'Justified' recap: In 'Sounding,' everything old is new again

'Justified' recap: Welcome back, Constable Bob!

Harlan County may be on its deathbed, but the writing staff over at “Justified” is giving the town one hell of a eulogy, managing to peek back on some of the lives we’ve stepped in and out of over the years, even in the midst of what’s supposed to be Raylan and Boyd’s climactic tilt in the withering coal country.

On most other shows, an episode such as “Sounding” would have been a paint-by-numbers race against the clock, with Raylan running all over Harlan to chase down Ava, as she stumbles perilously close to Boyd's line of sight, nearly exposing herself as a rat for the federals.

It would have worked. It would have been a B-plus episode of the show, and we would have eaten it up because Timothy Olyphant, Joelle Carter and Walton Goggins have mastered their roles of rock, hard place and thing caught between.

Instead, “Justified” uses Ava’s escape attempt to drag some old friends back into the fray, creating a frantic and fun episode that managed to tie up storylines that were left somewhat unresolved between Seasons 3 and 5.

I wasn’t exactly on pins and needles wondering what became of Constable Bob (Patton Oswalt) after his heroic involvement in the Drew Thompson caper in Season 4, and I’d be lying if I told you I’d lost sleep wondering how or if the relationship between Errol and Ellstin Limehouse (Mykelti Williamson) had mended.

But I’m glad “Sounding” went there. By using Ava’s escape to show us what happened to some of "Justified’s" most beloved and under-utilized secondary characters, we get a fun romp through Harlan’s history while smiling through a necessary, but ultimately pointless, piece-moving episode. (Ava's decision to run is a natural character reaction given Katherine Hale's actions last week, but it’s too early in the game to take her off the board, so that story had to end with Raylan saving her sight unseen. That was a foregone conclusion.)

Limehouse is always an interesting foe for Raylan, even though the two don’t cross paths here, as he’s not the kind of antagonist we can easily dislike. He generally puts his ill-gotten gains to good use by caring for an extremely small minority in Harlan, but he won’t do anyone any favors unless it profits him. We know Ellstin and Ava have something of a friendly history, but he’s none too moved by her current plight until she dangles some money in front of him.

With Ava on the move, Raylan is hamstrung in trying to track her down because his direct involvement will out her as a C.I. This opens the door for the return of Constable Bob, the lovable sidekick who traded in his "go bag" for a nicer ride. The material isn’t anything complicated but watching Bob pretend to be the baddest man in town before he desperately drops Errol with a stun gun was amusing enough for me.

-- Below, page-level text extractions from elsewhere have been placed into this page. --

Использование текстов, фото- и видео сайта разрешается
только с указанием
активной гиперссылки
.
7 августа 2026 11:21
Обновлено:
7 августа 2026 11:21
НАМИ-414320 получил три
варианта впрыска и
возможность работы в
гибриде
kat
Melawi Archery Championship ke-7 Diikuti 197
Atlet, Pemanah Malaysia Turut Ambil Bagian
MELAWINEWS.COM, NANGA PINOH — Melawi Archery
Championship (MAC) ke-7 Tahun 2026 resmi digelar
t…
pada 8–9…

In other news, Wynn Duffy finally leaves his hotel to interrogate another guest star from a previous season, the hapless and sexually deprived prison guard Albert Ficus, played by the always marvelous Danny Strong. Our favorite mob underling is a bit “aplexed” (as Mikey might put it) over Ava’s prison release, and he has no qualms about using a cattle prod to get the truth out of the diminutive corrections officer. The scene seemed like a strange nod to Constable Bob’s last appearance in Season 4, with both characters holding up under torture at a moment when surrendering might have endangered someone else’s life.

Albert is another character whom I wouldn’t have wasted a second thought on, but his presence here gives Gutterson and Rachel something to do and lets us know the Marshals have gone further than we thought to ensure Ava’s protection (Rachel seemed to let on that Ficus has been under police watch for a while now).

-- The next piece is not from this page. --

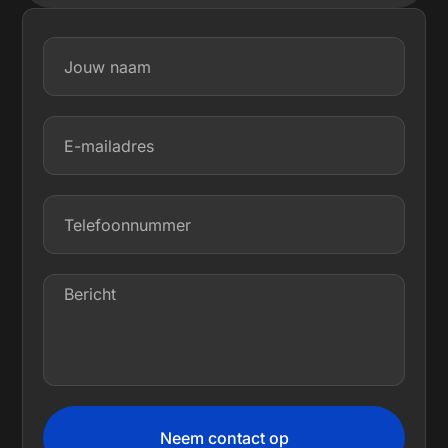
Neem contact op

This episode hummed along just fine until the closing scene, as Raylan’s return home with Ava seemed like a pretty moronic move from a plot standpoint. How’re you explaining that one if Boyd is home, dear marshal? Having Ava refer back to their reunion in Season 1, and then freeze Raylan with a kiss like she did the last time she was terrified of Boyd Crowder, was a nice touch, though I’d be a little surprised if Raylan fell for that routine here. We’ve come a long way from seeing Ava as a damsel in distress, and I’d really hope the show doesn’t relegate her to that role again. Here’s hoping she’s playing our marshal, and a little more hope that he makes her pay for it.

Stray rounds:

* Maybe the show is continuing to nod to its own history, or maybe I’m just paranoid, but did anyone else wonder if Ava’s fried chicken dinner might end in her pointing a hunting rifle at Boyd Crowder, the same way she once felled Bowman long before the show began?

* Maybe one more complaint… We’re almost halfway through the final season, and I believe we’ve only had one scene involving direct conflict between Boyd and Raylan. I know Boyd has been off the beaten path trying to figure out ways into Avery Markham’s safe, but I could use a little reminder that these two men are playing a high-stakes game against one another.

* “Choo Choo” is everything Coover Bennett was and more. A big, dumb, monster of an enemy who poses a legitimate physical danger to Raylan. I know I probably shouldn’t have laughed as hard as I did at his casual murder of Calhoun Schreier, but … well c’mon? Like you didn’t chuckle?